The problem → Please copy each line in the records below that contains the string "blocks".

(Saved entries)
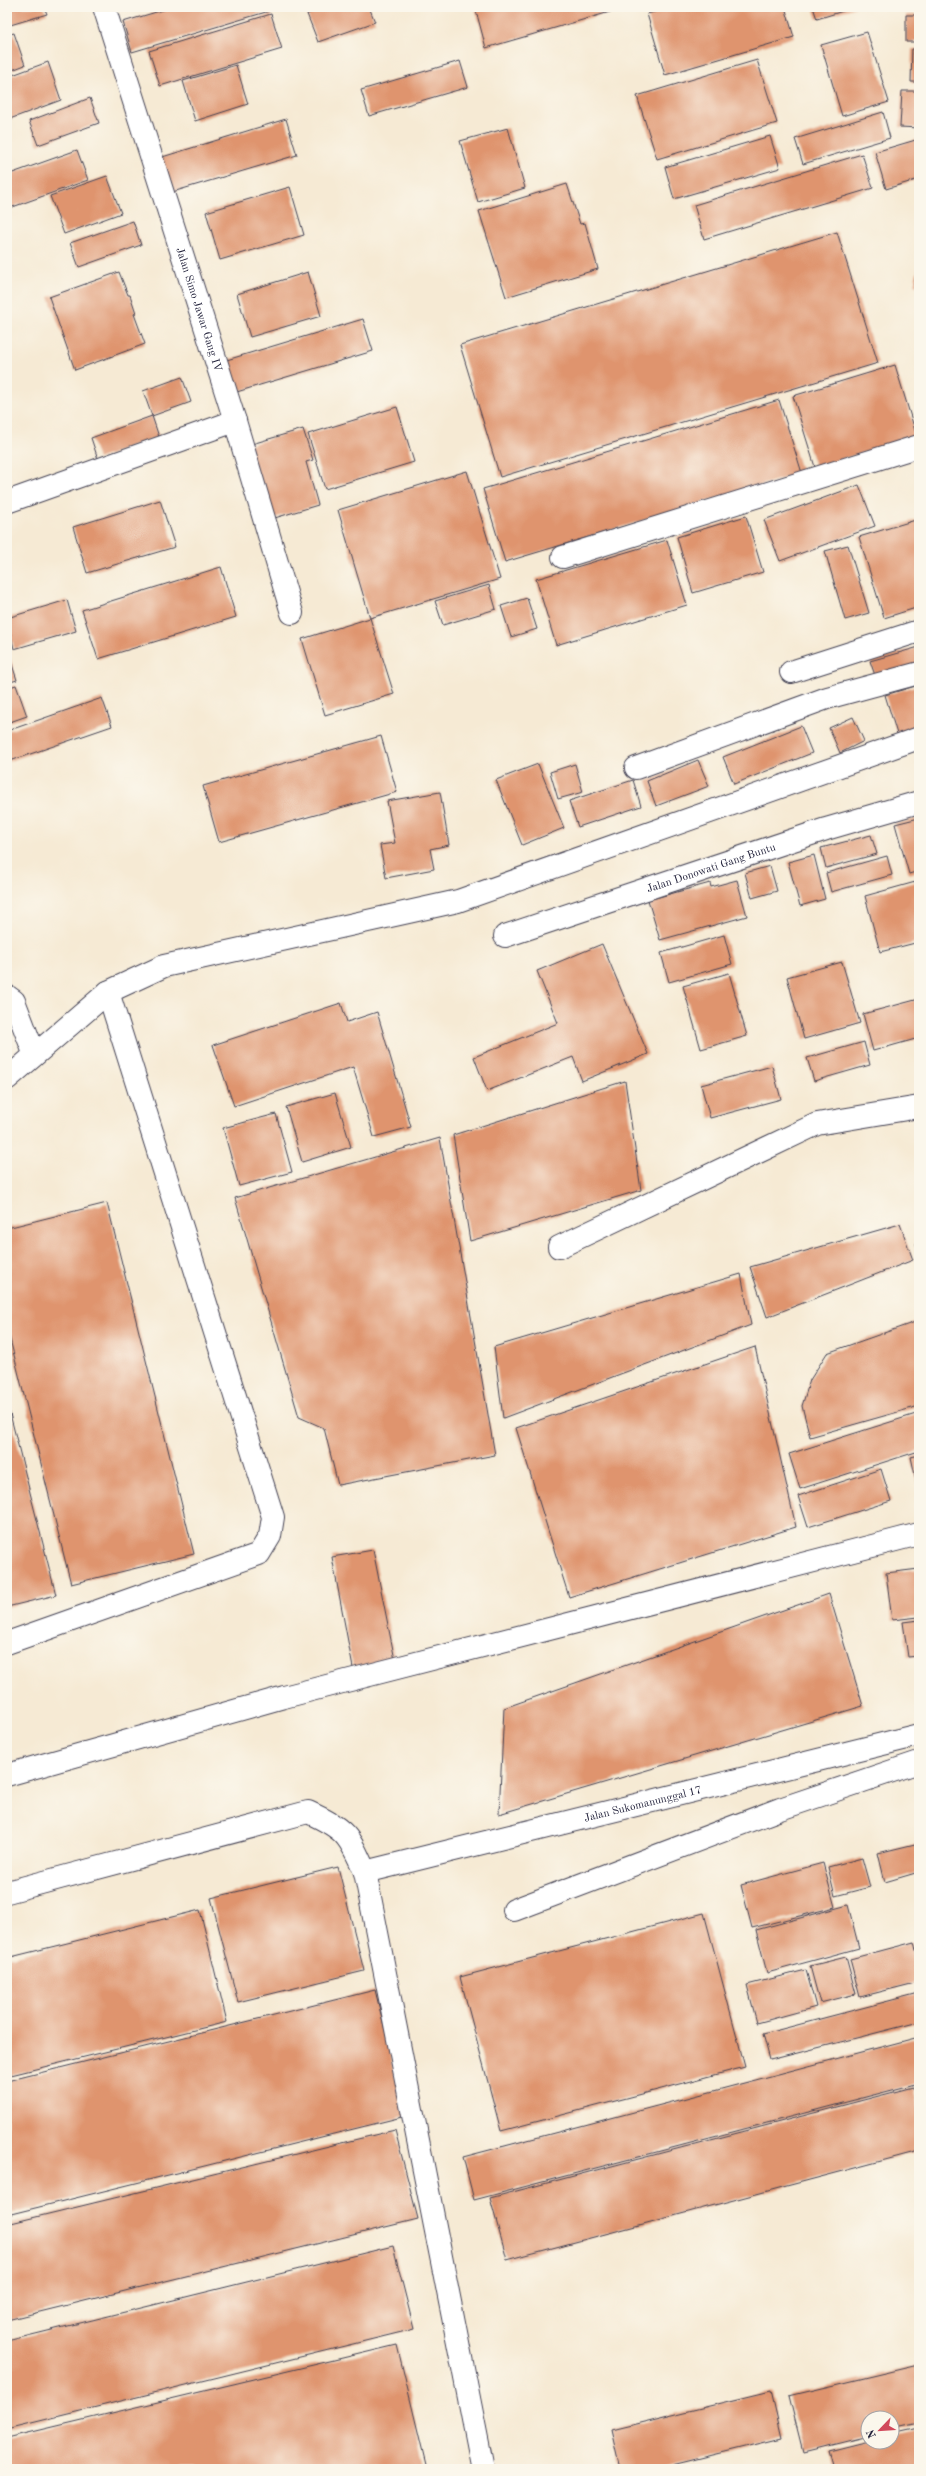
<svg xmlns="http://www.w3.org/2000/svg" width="926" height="2476" viewBox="0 0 926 2476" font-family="'Old Standard TT',serif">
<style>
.building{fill:#df946e}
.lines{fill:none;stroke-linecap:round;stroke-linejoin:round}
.lane-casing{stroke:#424052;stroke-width:24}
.street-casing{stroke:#424052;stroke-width:24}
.lane{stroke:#fff;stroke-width:22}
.street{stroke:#fff;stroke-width:22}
.labels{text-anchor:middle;stroke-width:3;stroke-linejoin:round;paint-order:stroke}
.street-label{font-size:11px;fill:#22223b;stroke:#fbf7ec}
</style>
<rect width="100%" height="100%" fill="#fbf7ec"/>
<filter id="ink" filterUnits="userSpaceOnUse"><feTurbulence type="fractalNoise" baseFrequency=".025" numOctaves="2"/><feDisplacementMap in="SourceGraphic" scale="8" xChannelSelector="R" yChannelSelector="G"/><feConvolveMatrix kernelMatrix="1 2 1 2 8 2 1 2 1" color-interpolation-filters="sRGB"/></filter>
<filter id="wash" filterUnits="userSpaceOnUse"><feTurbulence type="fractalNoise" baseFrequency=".012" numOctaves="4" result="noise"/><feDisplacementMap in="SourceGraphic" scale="16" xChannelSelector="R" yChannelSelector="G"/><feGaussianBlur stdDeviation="0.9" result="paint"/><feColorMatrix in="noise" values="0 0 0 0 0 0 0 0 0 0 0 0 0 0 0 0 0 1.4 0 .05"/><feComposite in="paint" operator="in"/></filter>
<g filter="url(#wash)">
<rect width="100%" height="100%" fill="#f6ead4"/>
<g id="blocks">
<path class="building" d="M7 7H44L47 14 7 26Z
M173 7H276V9L132 52 123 22Z
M288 7H300L289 11Z
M325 7H369L375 22 318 42 307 14Z
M475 7H627L486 48Z
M672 7H785L794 37 665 75 647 14Z
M813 7H856L817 19Z
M271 14 282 49 160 86 149 51Z
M906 15H919V42H906Z
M867 32 889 102 842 116 821 45Z
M14 33 25 65 7 72V35Z
M912 49H919V82H911Z
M757 60 777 123 657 159 637 96Z
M460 61 468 87 369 116 361 90Z
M48 62 61 100 7 120V77Z
M236 65 248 104 195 121 183 81Z
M902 91H919V128L900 127Z
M90 98 99 123 38 145 29 121Z
M883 112 890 138 803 164 795 139Z
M286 119 297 155 169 193 159 158Z
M508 128 525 188 478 202 460 141Z
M770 136 780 168 674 199 665 167Z
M919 139V179L886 189 875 152Z
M77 150 88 180 7 209V175Z
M862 154 873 188 704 239 694 205Z
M107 176 121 213 64 234 50 196Z
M567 184 580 224 585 223 598 269 506 297 479 211Z
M290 187 304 235 220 260 206 212Z
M133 221 141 245 79 267 70 243Z
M837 232 878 363 500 477 460 345Z
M919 265V286L914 285Z
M119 272 128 295H130L136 313 134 314 145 344 75 370 49 297Z
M308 272 321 316 250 337 237 294Z
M363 319 373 351 230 394 220 362Z
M895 365 917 437 815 467 793 396Z
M182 377 191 402 152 416 143 391Z
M779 400 802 473 505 562 483 489Z
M397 407 414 462 325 489 308 434Z
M152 416 159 437 98 459 91 438Z
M303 429 313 460 306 462 318 505 268 520 245 446Z
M467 471 500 579 370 618 338 510Z
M859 485 875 526 780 561 764 520Z
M160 500 175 547 87 573 73 527Z
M746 516 763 572 693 593 677 537Z
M919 519V607L884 618 859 537Z
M667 540 687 605 556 645 536 579Z
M848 545 869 613 845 620 825 551Z
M221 567 236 617 98 659 82 610Z
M489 585 496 609 443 625 435 601Z
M527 598 537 629 511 637 501 606Z
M67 600 76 631 14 649 7 618Z
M370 618 394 694 325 715 302 639Z
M919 647V669L877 681 870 661Z
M7 649 17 680 7 683Z
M16 685 27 716 7 723V688Z
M919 685V727L897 734 885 695Z
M102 698 112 726 7 762V731Z
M853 717 864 741 840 753 829 728Z
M801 726 812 753 734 784 723 757Z
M381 736 397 792 219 842 203 786Z
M698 760 709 786 656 806 647 781Z
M538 764 564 828 522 845 496 780Z
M575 764 583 792 558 799 550 772Z
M633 780 641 806 578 827 569 801Z
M440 792 449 845 430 849 434 869 386 878 380 845 395 843 387 801Z
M919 818V871L909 874 895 824Z
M871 835 877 854 826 868 821 848Z
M814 855 825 899 800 906 788 862Z
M887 856 892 875 831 892 826 873Z
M770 866 777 891 752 898 745 873Z
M737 880 747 916 660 940 648 900 710 883 711 887Z
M919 881V942L880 952 865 896Z
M724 935 732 964 669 982 661 953Z
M602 944 648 1054 582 1081 573 1057 487 1091 474 1057 558 1023 537 971Z
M842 962 860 1023 804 1039 787 977Z
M729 973 747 1036 701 1049 683 986Z
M919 999V1038L873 1051 863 1014Z
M341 1003 347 1022 377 1012 411 1127 374 1137 353 1067 234 1106 213 1045Z
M864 1042 870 1065 814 1081 807 1058Z
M772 1066 781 1099 710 1118 701 1085Z
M625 1081 641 1190 470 1241 453 1135Z
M335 1093 351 1147 302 1162 286 1107Z
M276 1114 292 1172 239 1186 223 1128Z
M440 1138 495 1455 338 1485 324 1428 299 1417 235 1198Z
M107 1203 194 1554 71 1584 7 1327V1228Z
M900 1224 913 1260 767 1317 750 1267Z
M919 1243V1258H918L916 1244Z
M741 1274 751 1325 503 1418 494 1347Z
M918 1321 919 1406 810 1437 802 1406 810 1380 827 1353Z
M755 1347 796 1527 569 1597 516 1428Z
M7 1402 56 1595 7 1607Z
M919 1413V1451L800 1489 789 1454Z
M919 1455V1489H918L911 1457Z
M881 1469 891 1501 808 1527 798 1496Z
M373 1550 395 1660 353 1668 332 1557Z
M919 1569V1617L892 1620 886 1573Z
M829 1594 863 1706 499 1814 504 1708Z
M919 1620V1656L908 1657 903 1622Z
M919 1843V1872L885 1882 878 1853Z
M862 1858 870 1887 835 1896 828 1867Z
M823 1863 835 1907 752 1928 741 1885Z
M338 1867 364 1971 238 2002 211 1898Z
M848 1905 859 1948 767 1973 756 1930Z
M200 1910 227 2022 7 2076V1958Z
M704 1913 745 2067 501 2131 460 1977Z
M914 1942 919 1962V1982L860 1997 850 1959Z
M846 1957 856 1994 820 2003 810 1966Z
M806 1970 816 2007 757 2023 747 1985Z
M375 1990 406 2116 7 2215V2081Z
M919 1993V2022L770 2060 763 2034Z
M919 2037V2083L474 2200 463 2157Z
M913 2087 919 2110V2151L507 2260 490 2198Z
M395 2130 418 2219 7 2320V2224Z
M393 2246 414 2329 7 2429V2341Z
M397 2345 427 2469H7V2438Z
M919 2365V2424L892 2430V2418H868V2436L803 2452 789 2396Z
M771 2391 782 2438 656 2469H620L611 2430Z
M919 2429V2469H833L828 2451 868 2441 892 2442V2435Z"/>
</g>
</g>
<g filter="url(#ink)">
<use href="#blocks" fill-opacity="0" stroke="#424052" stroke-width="1"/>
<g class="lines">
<defs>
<g id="lane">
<path d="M7 502 235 421"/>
<path d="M563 557 919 446"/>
<path d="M791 672 919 631"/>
<path d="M636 768 827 698 919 673"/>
<path d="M7 996 14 1001 34 1053"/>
<path d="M7 1079 108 992 164 966 458 901 919 738"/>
<path d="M559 1247 817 1124 919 1107"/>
<path d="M7 1643 259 1554 270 1536 273 1517 108 992"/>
<path id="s1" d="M365 1872 919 1735"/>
<path d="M7 1892 308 1812C345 1829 349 1835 365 1872L483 2469"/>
</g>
<g id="street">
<path id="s2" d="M104 7 235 421 292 613"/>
<path id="s3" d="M505 936 826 829 919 802"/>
<path d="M7 1775 284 1697 919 1534"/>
<path d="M514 1910 780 1809 919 1762"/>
</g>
</defs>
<use href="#lane" class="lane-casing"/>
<use href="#street" class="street-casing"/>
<use href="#lane" class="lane"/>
<use href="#street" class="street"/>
</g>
</g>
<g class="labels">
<g class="street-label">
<text dy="4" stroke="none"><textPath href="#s2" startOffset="317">Jalan Simo Jawar Gang IV</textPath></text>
<text dy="4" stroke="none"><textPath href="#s3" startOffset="217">Jalan Donowati Gang Buntu</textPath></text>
<text dy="4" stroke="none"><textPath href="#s1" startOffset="286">Jalan Sukomanunggal 17</textPath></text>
</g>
</g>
<rect width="926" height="2476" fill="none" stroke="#fbf7ec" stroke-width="24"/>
<g transform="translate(880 2430) rotate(245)"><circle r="19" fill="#fbf7ec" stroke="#a4a2a5"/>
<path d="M0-3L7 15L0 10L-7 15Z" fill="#d1495b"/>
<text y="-6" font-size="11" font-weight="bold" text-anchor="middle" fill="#22223b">N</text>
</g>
</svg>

Answer to the exercise →
<g id="blocks">
<use href="#blocks" fill-opacity="0" stroke="#424052" stroke-width="1"/>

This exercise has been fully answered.